A continuing diary about my travels in China, and thoughts about China and Chinese art from home and abroad

Friday, June 3, 2011

books books and more books about chinese art

Tao Aimin, Book of Women, Installation and Performance


I am a little bit obsessed with bookdepository.com and cannot seem to stop myself buying books about Chinese contemporary art. I keep telling myself that it is all for the purpose of writing my research paper and summarising the results of my travelling scholarship but really I have just become an obsessive collector of all things related to the Chinese art world. Was thrilled to find that my fabulous book of essays from Timezone 8 in Beijing arrived within a week, and today I came home to find yet another package on my doorstep, 'China Under Construction: Contemporary Art from the People's Republic' edited by curator and critic Maya Kovskaya. It includes fantastic photography by Zhan Wang and documentation of performance art by Han Bing

http://xpia.com/showcaase/a7a_black/series.asp?aa_series_id=49&member_id=24195,

as well as Tao Aimin's 'Book of Women', an installation created of rural women's washboards, tied with jute cord and arranged in unlikely sites.

Zhan Wang, Scholar Rock

Han Bing, Me and My Cabbage at Suma Bay - documentation of performance

Kovskaya's catalogue essay positions post 1990s art as moving beyond the 'easy' exoticism and Mao-era tropes of the Political Pop and Cynical Realist Artists, which she identifies as a kind of colonialist or orientalist discourse.
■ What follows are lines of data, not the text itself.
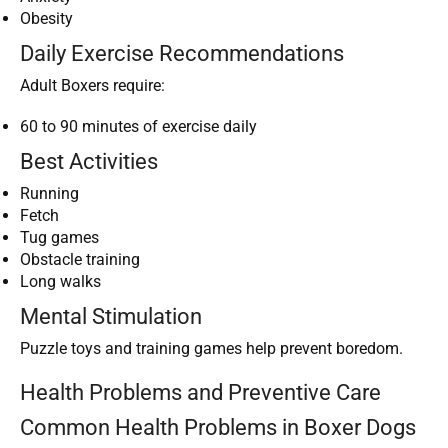
Obesity
Daily Exercise Recommendations
Adult Boxers require:
60 to 90 minutes of exercise daily
Best Activities
Running
Fetch
Tug games
Obstacle training
Long walks
Mental Stimulation
Puzzle toys and training games help prevent boredom.
Health Problems and Preventive Care
Common Health Problems in Boxer Dogs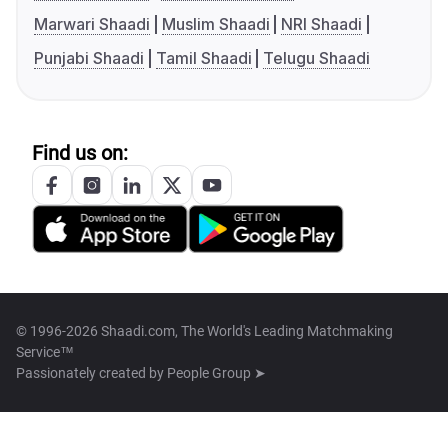
Marwari Shaadi
Muslim Shaadi
NRI Shaadi
Punjabi Shaadi
Tamil Shaadi
Telugu Shaadi
Find us on:
© 1996-2026 Shaadi.com, The World's Leading Matchmaking
Service™
Passionately created by
People Group ➤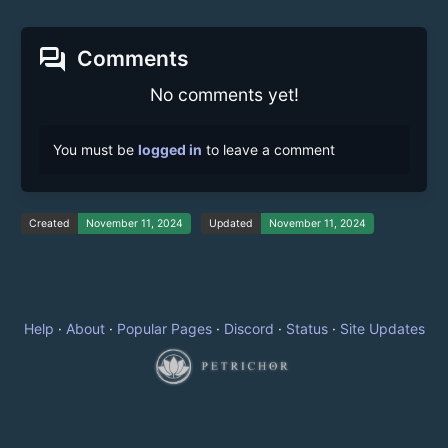
forum
Comments
No comments yet!
You must be
logged in
to leave a comment
Created
November 11, 2024
Updated
November 11, 2024
Help
·
About
·
Popular Pages
·
Discord
·
Status
·
Site Updates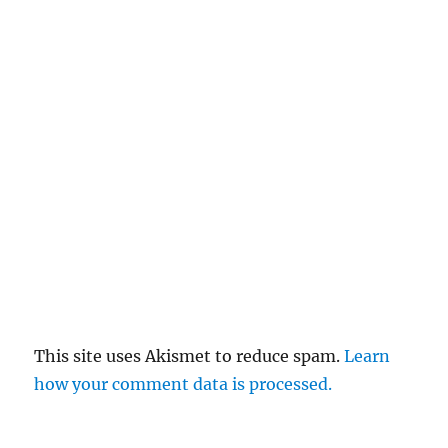
This site uses Akismet to reduce spam.
Learn
how your comment data is processed.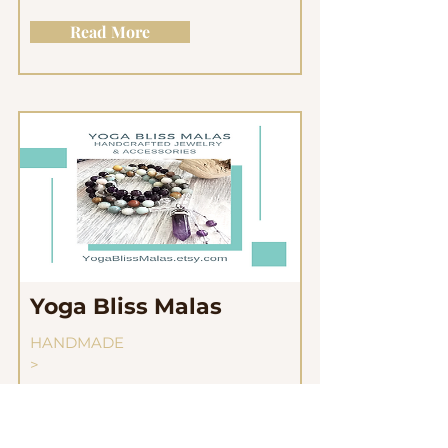
Read More
Yoga Bliss Malas
HANDMADE
>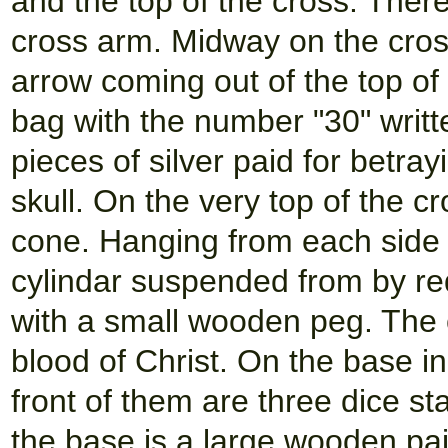
and the top of the cross. There
cross arm. Midway on the cros
arrow coming out of the top of 
bag with the number "30" writte
pieces of silver paid for betra
skull. On the very top of the c
cone. Hanging from each side 
cylindar suspended from by re
with a small wooden peg. The 
blood of Christ. On the base in
front of them are three dice sta
the base is a large wooden pair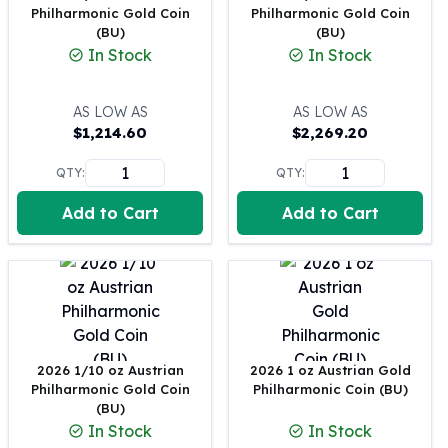
Philharmonic Gold Coin
Philharmonic Gold Coin
100 oz Silver Bars
(BU)
(BU)
1 Kilo Silver Bars
In Stock
In Stock
5 Kilo Silver Bars
100 Gram Silver Bar
AS LOW AS
AS LOW AS
250 Gram Silver Bar
$
1,214.60
$
2,269.20
500 Gram Silver Bar
Silver Coins
QTY:
QTY:
1 oz Silver Coins
Add to Cart
Add to Cart
2 oz Silver Coins
5 oz Silver Coins
10 oz Silver Coins
1 Kilo Silver Coins
Silver Rounds
1 oz Silver Rounds
2 oz Silver Rounds
2026 1/10 oz Austrian
2026 1 oz Austrian Gold
5 oz Silver Rounds
Philharmonic Gold Coin
Philharmonic Coin (BU)
10 oz Silver Rounds
(BU)
Silver Bullets
In Stock
In Stock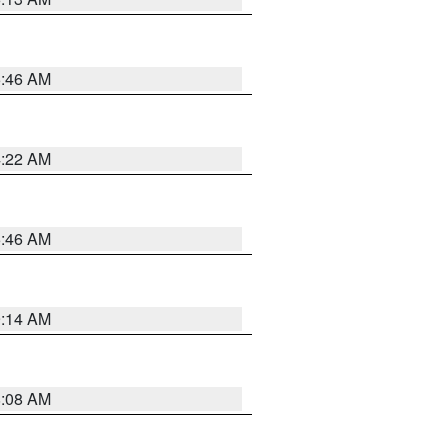
5:46 AM
4:22 AM
5:46 AM
9:14 AM
8:08 AM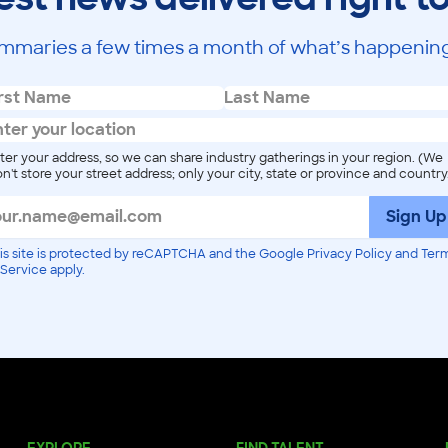
mmaries a few times a month of what’s happening
ter your address, so we can share industry gatherings in your region. (We
n't store your street address; only your city, state or province and country
Sign Up
is site is protected by reCAPTCHA and the Google Privacy Policy and Ter
 Service apply.
EXPLORE
FIND TALENT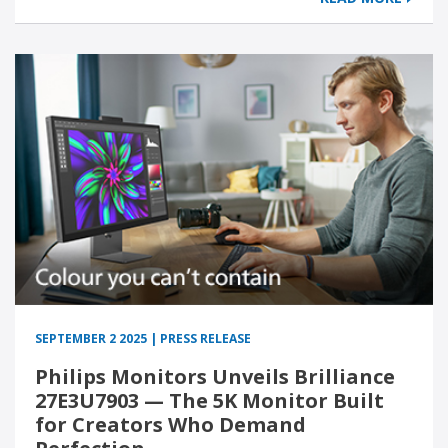
SEPTEMBER 2 2025 | PRESS RELEASE
Philips Monitors Unveils Brilliance
27E3U7903 — The 5K Monitor Built
for Creators Who Demand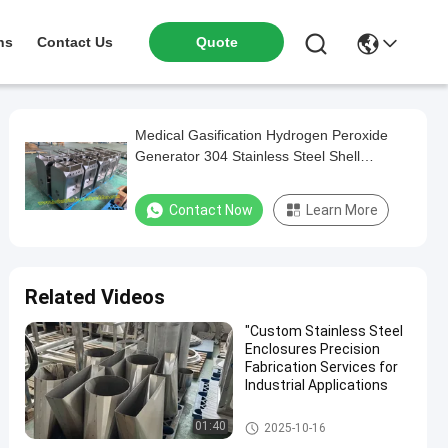
ns
Contact Us
Quote
Medical Gasification Hydrogen Peroxide
Generator 304 Stainless Steel Shell
Custom Processing Services Medical
Stainless Steel Box Producer CNC Bending
Contact Now
Learn More
Precise Laser Cutting
Related Videos
"Custom Stainless Steel
Enclosures Precision
Fabrication Services for
Industrial Applications
Stainless Steel Enclosure
01:40
2025-10-16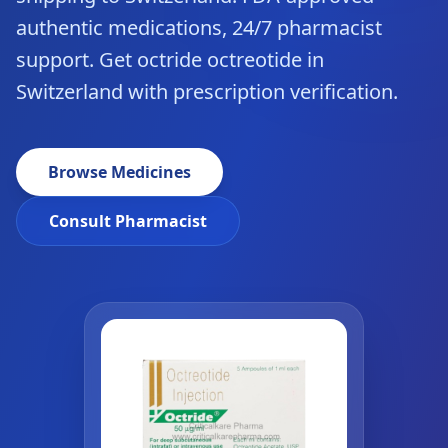
authentic medications, 24/7 pharmacist
support. Get octride octreotide in
Switzerland with prescription verification.
Browse Medicines
Consult Pharmacist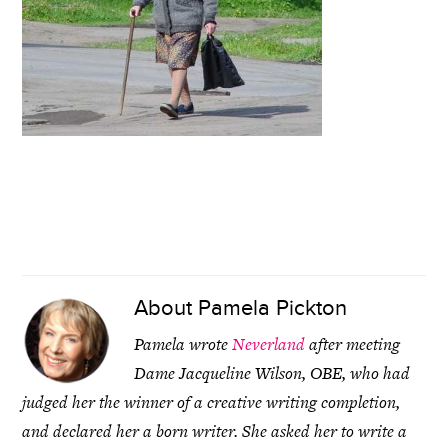
About
Pamela Pickton
Pamela wrote
Neverland
after meeting
Dame Jacqueline Wilson, OBE, who had
judged her the winner of a creative writing completion,
and declared her a born writer. She asked her to write a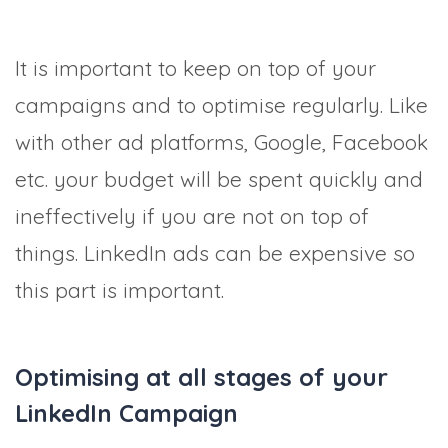
It is important to keep on top of your
campaigns and to optimise regularly. Like
with other ad platforms, Google, Facebook
etc. your budget will be spent quickly and
ineffectively if you are not on top of
things. LinkedIn ads can be expensive so
this part is important.
Optimising at all stages of your
LinkedIn Campaign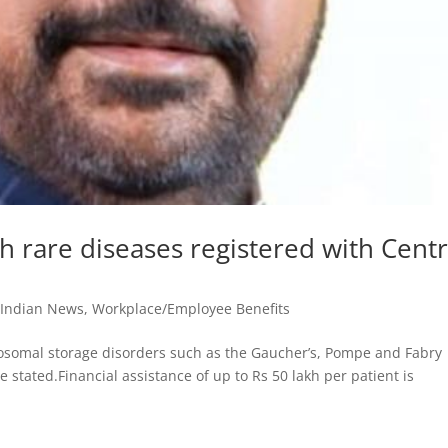
h rare diseases registered with Cent
,
Indian News
,
Workplace/Employee Benefits
sosomal storage disorders such as the Gaucher’s, Pompe and Fabry
 stated.Financial assistance of up to Rs 50 lakh per patient is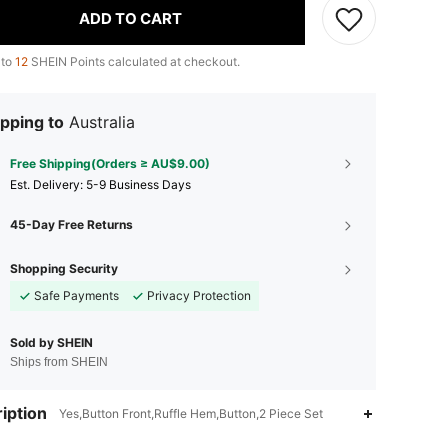
ADD TO CART
 to
12
SHEIN Points calculated at checkout.
pping to
Australia
Free Shipping(Orders ≥ AU$9.00)
​Est. Delivery:
5-9 Business Days
45-Day Free Returns
Shopping Security
Safe Payments
Privacy Protection
Sold by SHEIN
Ships from SHEIN
iption
Yes,Button Front,Ruffle Hem,Button,2 Piece Set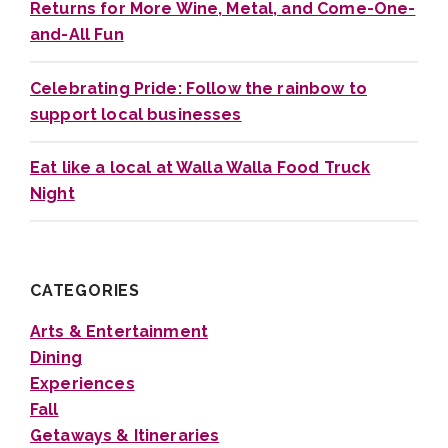
Returns for More Wine, Metal, and Come-One-
and-All Fun
Celebrating Pride: Follow the rainbow to
support local businesses
Eat like a local at Walla Walla Food Truck
Night
CATEGORIES
Arts & Entertainment
Dining
Experiences
Fall
Getaways & Itineraries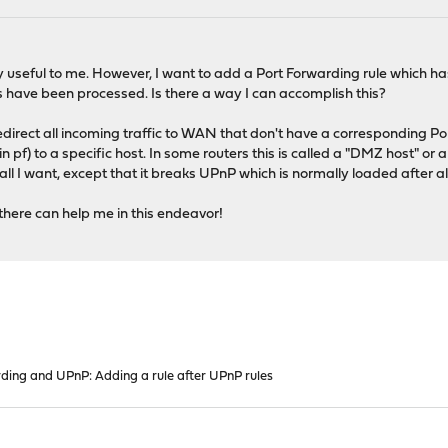
 useful to me. However, I want to add a Port Forwarding rule which has
s have been processed. Is there a way I can accomplish this?
redirect all incoming traffic to WAN that don't have a corresponding Po
pf) to a specific host. In some routers this is called a "DMZ host" or a 
ll I want, except that it breaks UPnP which is normally loaded after al
there can help me in this endeavor!
ding and UPnP: Adding a rule after UPnP rules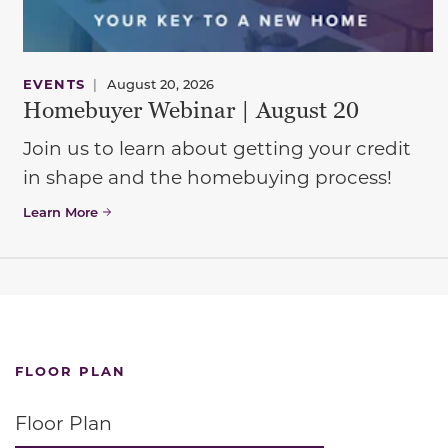
EVENTS
|
August 20, 2026
Homebuyer Webinar | August 20
Join us to learn about getting your credit
in shape and the homebuying process!
Learn More
FLOOR PLAN
Floor Plan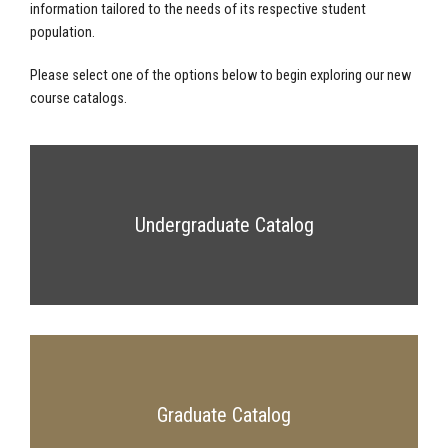
information tailored to the needs of its respective student
population.
Please select one of the options below to begin exploring our new
course catalogs.
Undergraduate Catalog
Graduate Catalog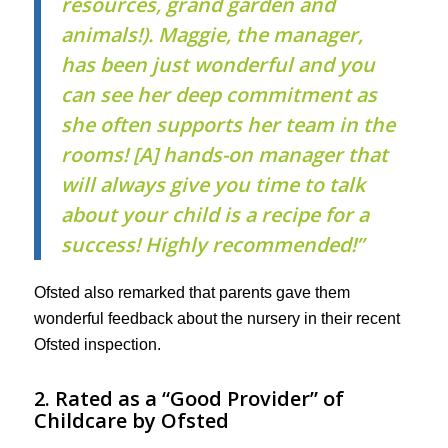
resources, grand garden and
animals!). Maggie, the manager,
has been just wonderful and you
can see her deep commitment as
she often supports her team in the
rooms! [A] hands-on manager that
will always give you time to talk
about your child is a recipe for a
success! Highly recommended!”
Ofsted also remarked that parents gave them
wonderful feedback about the nursery in their recent
Ofsted inspection.
2. Rated as a “Good Provider” of
Childcare by Ofsted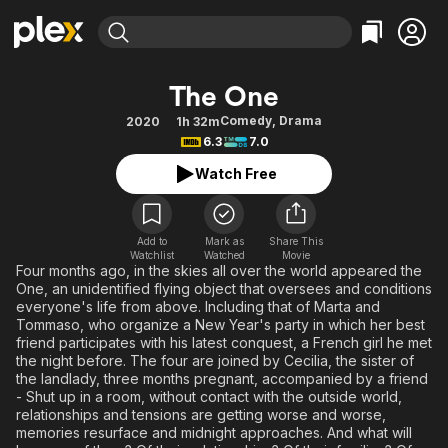
Find Movies & TV
The One
Explore
Explore
Categories
Categories
Comedy
,
Drama
2020
1h 32m
Movies & TV Shows
Browse Channels
Action
Bingeworthy
6.3
7.0
Comedy
True Crime
Most Popular
Featured Channels
Watch Free
Documentary
Sports
Leaving Soon
Property Brothers
Channel
En Español
Classics
Learn More
ION Plus
Add to
Mark as
Share This
Music
Comedy
Watchlist
Watched
Movie
Free Movies & TV Shows
The First 48 by A&E
Four months ago, in the skies all over the world appeared the
Sci-Fi
Explore
One, an unidentified flying object that oversees and conditions
everyone's life from above. Including that of Marta and
Western
Kids & Family
Tommaso, who organize a New Year's party in which her best
Global
friend participates with his latest conquest, a French girl he met
the night before. The four are joined by Cecilia, the sister of
the landlady, three months pregnant, accompanied by a friend
- Shut up in a room, without contact with the outside world,
relationships and tensions are getting worse and worse,
memories resurface and midnight approaches. And what will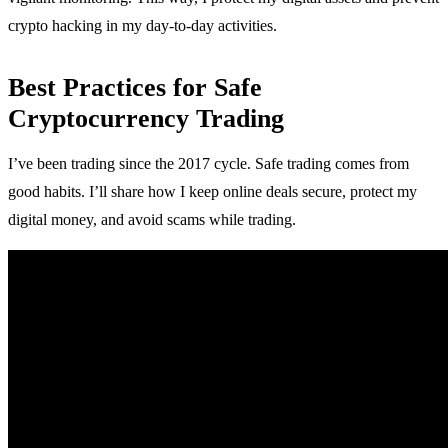
crypto hacking in my day-to-day activities.
Best Practices for Safe
Cryptocurrency Trading
I’ve been trading since the 2017 cycle. Safe trading comes from
good habits. I’ll share how I keep online deals secure, protect my
digital money, and avoid scams while trading.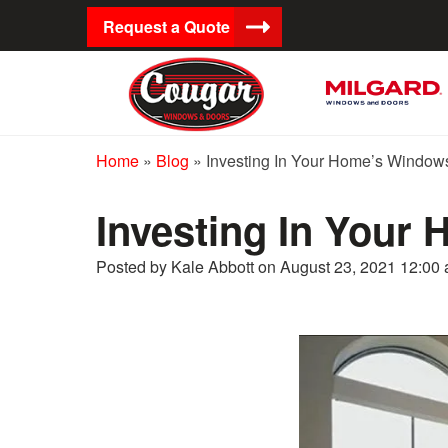
Request a Quote
Home
»
Blog
»
Investing In Your Home’s Window
Investing In Your
Posted by Kale Abbott on
August 23, 2021 12:00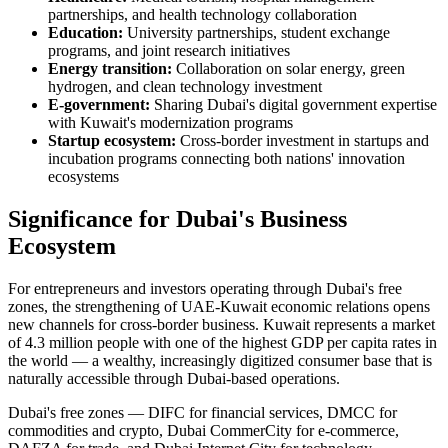
partnerships, and health technology collaboration
Education:
University partnerships, student exchange
programs, and joint research initiatives
Energy transition:
Collaboration on solar energy, green
hydrogen, and clean technology investment
E-government:
Sharing Dubai's digital government expertise
with Kuwait's modernization programs
Startup ecosystem:
Cross-border investment in startups and
incubation programs connecting both nations' innovation
ecosystems
Significance for Dubai's Business
Ecosystem
For entrepreneurs and investors operating through Dubai's free
zones, the strengthening of UAE-Kuwait economic relations opens
new channels for cross-border business. Kuwait represents a market
of 4.3 million people with one of the highest GDP per capita rates in
the world — a wealthy, increasingly digitized consumer base that is
naturally accessible through Dubai-based operations.
Dubai's free zones — DIFC for financial services, DMCC for
commodities and crypto, Dubai CommerCity for e-commerce,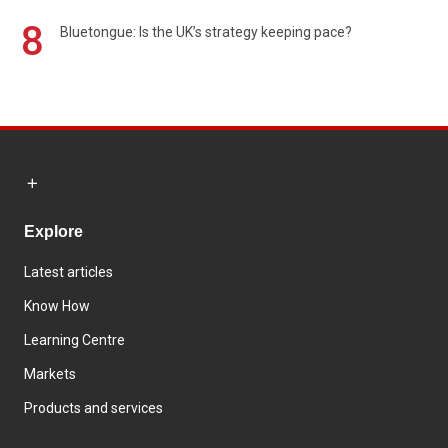
8
Bluetongue: Is the UK’s strategy keeping pace?
Explore
Latest articles
Know How
Learning Centre
Markets
Products and services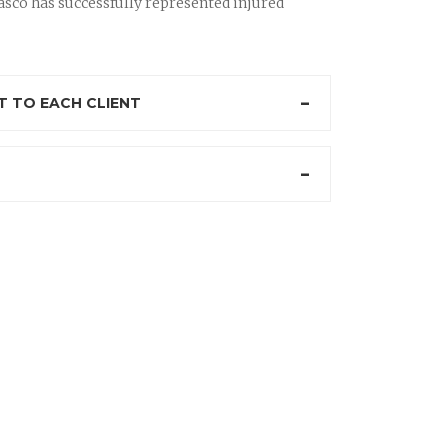
sco has successfully represented injured
 TO EACH CLIENT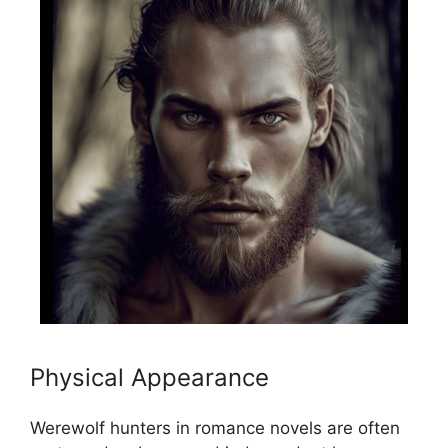
Physical Appearance
Werewolf hunters in romance novels are often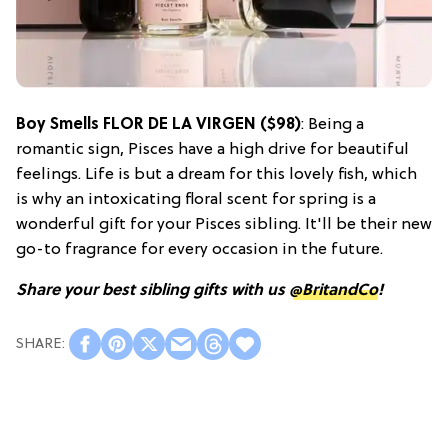
Boy Smells FLOR DE LA VIRGEN ($98)
: Being a
romantic sign, Pisces have a high drive for beautiful
feelings. Life is but a dream for this lovely fish, which
is why an intoxicating floral scent for spring is a
wonderful gift for your Pisces sibling. It'll be their new
go-to fragrance for every occasion in the future.
Share your best sibling gifts with us
@BritandCo
!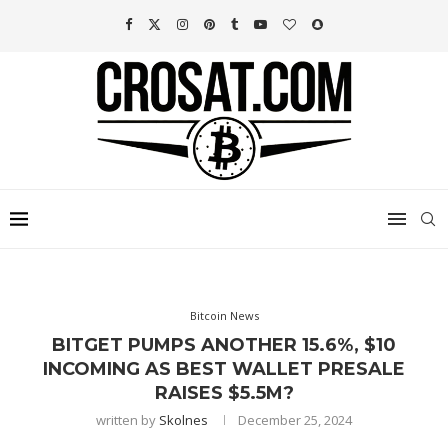
Bitcoin News
BITGET PUMPS ANOTHER 15.6%, $10
INCOMING AS BEST WALLET PRESALE
RAISES $5.5M?
written by
Skolnes
December 25, 2024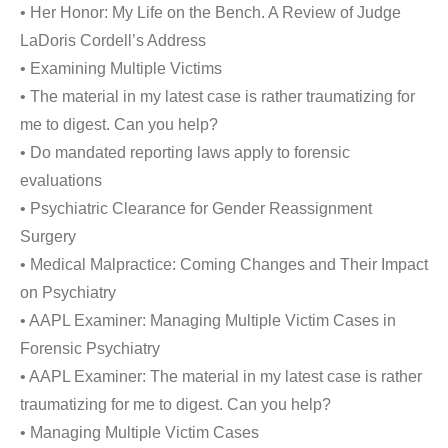
• Her Honor: My Life on the Bench. A Review of Judge
LaDoris Cordell’s Address
• Examining Multiple Victims
• The material in my latest case is rather traumatizing for
me to digest. Can you help?
• Do mandated reporting laws apply to forensic
evaluations
• Psychiatric Clearance for Gender Reassignment
Surgery
• Medical Malpractice: Coming Changes and Their Impact
on Psychiatry
• AAPL Examiner: Managing Multiple Victim Cases in
Forensic Psychiatry
• AAPL Examiner: The material in my latest case is rather
traumatizing for me to digest. Can you help?
• Managing Multiple Victim Cases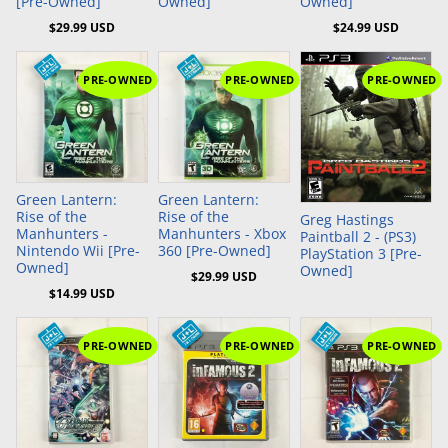
[Pre-Owned]
Owned]
Owned]
$29.99 USD
$24.99 USD
PRE-OWNED
PRE-OWNED
PRE-OWNED
Add to Cart
Add to Cart
Green Lantern:
Green Lantern:
Rise of the
Rise of the
Greg Hastings
Manhunters -
Manhunters - Xbox
Paintball 2 - (PS3)
Nintendo Wii [Pre-
360 [Pre-Owned]
PlayStation 3 [Pre-
Owned]
Owned]
$29.99 USD
$14.99 USD
PRE-OWNED
PRE-OWNED
PRE-OWNED
Add to Cart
New art in China is art made in and about a world which is 'no longer an insular, autarchic world, but rather a globalising, chaotic world where the old divisions no longer make sense and "signs of the times" engage in regular and bi-directional border crossings.'

I am especially interested in the work of Tao Aimin, given my interest in finding female artists to interview whilst I was in China, and the incomprehension with which my questions about any kind of gender divide were met by most  people I spoke to, both male and female.Here is an article about her from NY Arts Magazine:

http://www.nyartsmagazine.com/index.php?option=com_content&view=article&id=5326:tao-aimins-anthropological-art-luna-fenichel&catid=94:november-december-2006&Itemid=707

 Tao Amin collected hundreds of wooden washboards from rural women, and has used them in a series of installation works relating to the repetitive and exhausting labor of their lives - a kind of homage to their invisibility. They have the appearance of ancient calligraphy scrolls, and in that way her work can be connected to that of Gu Wenda or Xu Bing. They are also a comment about the lack of literacy of the women who used them - this 'book' of women is written with the memory of their labor in the daily objects they used each day.